Dopo aver raggiunto il vertice tra ottobre e novembre, la crisi umanitaria al confine tra Polonia e Bielorussia sembra ormai arrivata ad una fase di stallo. I tentativi di ingresso da parte dei migranti, iniziati nel mese di agosto, si sono significativamente ridotti nell’arco delle scorse settimane, complici le difficili condizioni meteo che rendono l’attraversamento troppo pericoloso. Le tensioni politiche, tuttavia, non sembrano destinate ad arrestarsi per quella che appare, a tutti gli effetti, una crisi umanitaria creata a tavolino per fini politici.
Stato di emergenza
Lo scorso settembre il Sejm ha dichiarato lo stato di emergenza a causa della situazione al confine con la Bielorussia. La dichiarazione, che ha fornito il pretesto giuridico per limitare a giornalisti e ONG l’accesso alle zone coinvolte, è stata rinnovata a inizio ottobre ed è scaduta proprio in questi giorni, rendendo necessaria la rapida approvazione di una legge ad hoc, che consente l’accesso alla frontiera ai giornalisti autorizzati e sotto la vigilanza della polizia di frontiera. La Polonia, tuttavia, non è l’unico Stato ad aver adottato misure del genere: in Lituania, che ha già dichiarato a novembre lo stato di emergenza alla frontiera con la Bielorussia, il governo ha chiesto l’estensione degli effetti della dichiarazione anche per l’area al confine con la Polonia. Ma quali sono, effettivamente, i numeri della crisi migratoria in corso?
I numeri della crisi
Il 5 dicembre una donna curda, al quinto mese di gravidanza, è morta per ipotermia dopo aver attraversato il confine con la propria famiglia. Sono 21 i migranti deceduti o scomparsi nel tentativo di arrivare in Europa. La temperatura registrata in questi giorni nella foresta di Biebrza, che segna il confine tra i due Stati, difficilmente supera i 2° C e scende anche parecchio sotto lo zero durante la notte. Testimonianze riferiscono di profughi gettati nel fiume dalla polizia bielorussa e di famiglie respinte oltre frontiera, senza cibo né medicine. La crisi umanitaria, quindi, non può che aggravarsi, ma non è la crisi raccontata da Varsavia.
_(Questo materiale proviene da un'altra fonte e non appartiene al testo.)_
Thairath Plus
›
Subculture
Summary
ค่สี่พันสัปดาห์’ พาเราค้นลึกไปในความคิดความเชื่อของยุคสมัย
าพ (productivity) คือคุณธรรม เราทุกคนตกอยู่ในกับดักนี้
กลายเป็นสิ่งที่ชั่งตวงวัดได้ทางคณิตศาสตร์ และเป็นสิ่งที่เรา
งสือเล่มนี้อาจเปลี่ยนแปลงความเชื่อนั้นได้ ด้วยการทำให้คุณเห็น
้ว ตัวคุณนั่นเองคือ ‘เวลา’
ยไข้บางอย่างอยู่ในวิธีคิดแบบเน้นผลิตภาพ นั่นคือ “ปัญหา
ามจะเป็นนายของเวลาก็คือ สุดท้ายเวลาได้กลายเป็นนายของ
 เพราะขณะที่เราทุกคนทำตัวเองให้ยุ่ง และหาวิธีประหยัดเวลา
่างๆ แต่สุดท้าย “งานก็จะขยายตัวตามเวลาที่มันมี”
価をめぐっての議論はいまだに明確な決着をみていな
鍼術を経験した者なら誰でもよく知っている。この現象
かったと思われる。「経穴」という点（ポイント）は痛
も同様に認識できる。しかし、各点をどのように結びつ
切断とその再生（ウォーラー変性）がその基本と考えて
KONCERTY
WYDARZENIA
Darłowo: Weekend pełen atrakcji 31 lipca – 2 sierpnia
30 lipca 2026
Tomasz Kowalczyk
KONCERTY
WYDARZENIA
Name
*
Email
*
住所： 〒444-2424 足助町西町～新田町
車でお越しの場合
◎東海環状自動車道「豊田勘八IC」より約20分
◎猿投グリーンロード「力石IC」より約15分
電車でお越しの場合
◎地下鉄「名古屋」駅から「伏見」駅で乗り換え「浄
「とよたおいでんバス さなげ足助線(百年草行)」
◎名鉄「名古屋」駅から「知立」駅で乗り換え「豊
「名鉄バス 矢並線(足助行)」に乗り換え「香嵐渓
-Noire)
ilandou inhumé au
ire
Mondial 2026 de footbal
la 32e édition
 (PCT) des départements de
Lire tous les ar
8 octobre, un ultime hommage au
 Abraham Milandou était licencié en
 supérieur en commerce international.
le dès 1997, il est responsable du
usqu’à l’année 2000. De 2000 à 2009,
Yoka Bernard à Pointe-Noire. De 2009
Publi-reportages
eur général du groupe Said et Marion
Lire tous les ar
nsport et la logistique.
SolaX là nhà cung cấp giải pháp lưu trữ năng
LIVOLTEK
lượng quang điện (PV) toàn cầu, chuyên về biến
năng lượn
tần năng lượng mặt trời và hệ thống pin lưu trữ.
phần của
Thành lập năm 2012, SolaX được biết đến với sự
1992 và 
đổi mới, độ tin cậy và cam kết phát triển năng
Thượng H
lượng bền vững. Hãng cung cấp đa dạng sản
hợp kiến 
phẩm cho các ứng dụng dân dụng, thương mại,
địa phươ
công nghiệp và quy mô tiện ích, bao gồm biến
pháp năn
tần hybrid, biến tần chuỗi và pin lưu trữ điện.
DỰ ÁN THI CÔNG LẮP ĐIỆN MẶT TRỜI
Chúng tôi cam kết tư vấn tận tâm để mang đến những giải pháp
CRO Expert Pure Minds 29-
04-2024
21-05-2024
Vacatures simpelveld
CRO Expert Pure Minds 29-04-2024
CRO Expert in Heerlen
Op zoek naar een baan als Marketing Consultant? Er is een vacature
Il governo, strategicamente, riferisce di circa 30mila tentativi di attraversamento (senza mai fare riferimento alle persone) della propria frontiera dallo scorso luglio ad oggi. Stime più accurate riferiscono di non più di 4mila e massimo 6mila persone da luglio ad oggi, senza alcuna altra opzione reale che non tentare fino alla fine l’ingresso in UE. Per restituire la reale dimensione dell’emergenza in atto, in Italia nello stesso periodo sono arrivati quasi 50mila migranti, 10 volte tanto. Eppure, il fenomeno ha gettato le basi per la dichiarazione di uno stato d’eccezione inedito di cui il governo non si è avvalso nemmeno per la pandemia da covid19, che attualmente sta raggiungendo livelli da record nel Paese. Una crisi, evidentemente, utile non solo a Lukashenko ma anche al PiS per uscire dall’isolamento con Bruxelles.
La falla nell’Unione
“Minsk fa terrorismo di stato attraverso i migranti”: così ha dichiarato ad una conferenza il premier Morawiecki. I profughi come arma, minaccia alla sicurezza nazionale e alla stabilità delle frontiere. Delle 5-6mila persone provenienti da Iraq, Afghanistan e Siria bloccate alla frontiera con l’Europa, tuttavia, nessuno sembra volersi fare carico. In questo, la strategia di Lukashenko ha dimostrato tutta la propria efficacia diplomatica. La telefonata di Angela Merkel, che ha sempre rifiutato conversazioni a tu per tu con il dittatore di Minsk e 5 anni fa aveva annunciato di accogliere 1 milione di rifugiati siriani, è uno smacco per l’Unione che aveva adottato pesanti sanzioni contro la Bielorussia. La stessa Unione Europea, però, stringe accordi con la Turchia e la Libia per “arginare la crisi migratoria” attraverso sistematiche violazioni dei diritti umani. La stessa Unione che non è ancora riuscita a modificare il Regolamento di Dublino per superare il criterio, irragionevole quanto disonesto, del primo Stato di arrivo per chiedere la protezione internazionale. Lukashenko ha centrato la sostanziale impossibilità dell’Unione Europea di affrontare il fenomeno migratorio senza isterie. Ha colto una falla nell’Unione, ed è su questa falla che farà leva affinché la crisi termini con la propria vittoria diplomatica, l’uscita dall’isolamento politico ed economico che grava su Minsk da oltre un anno.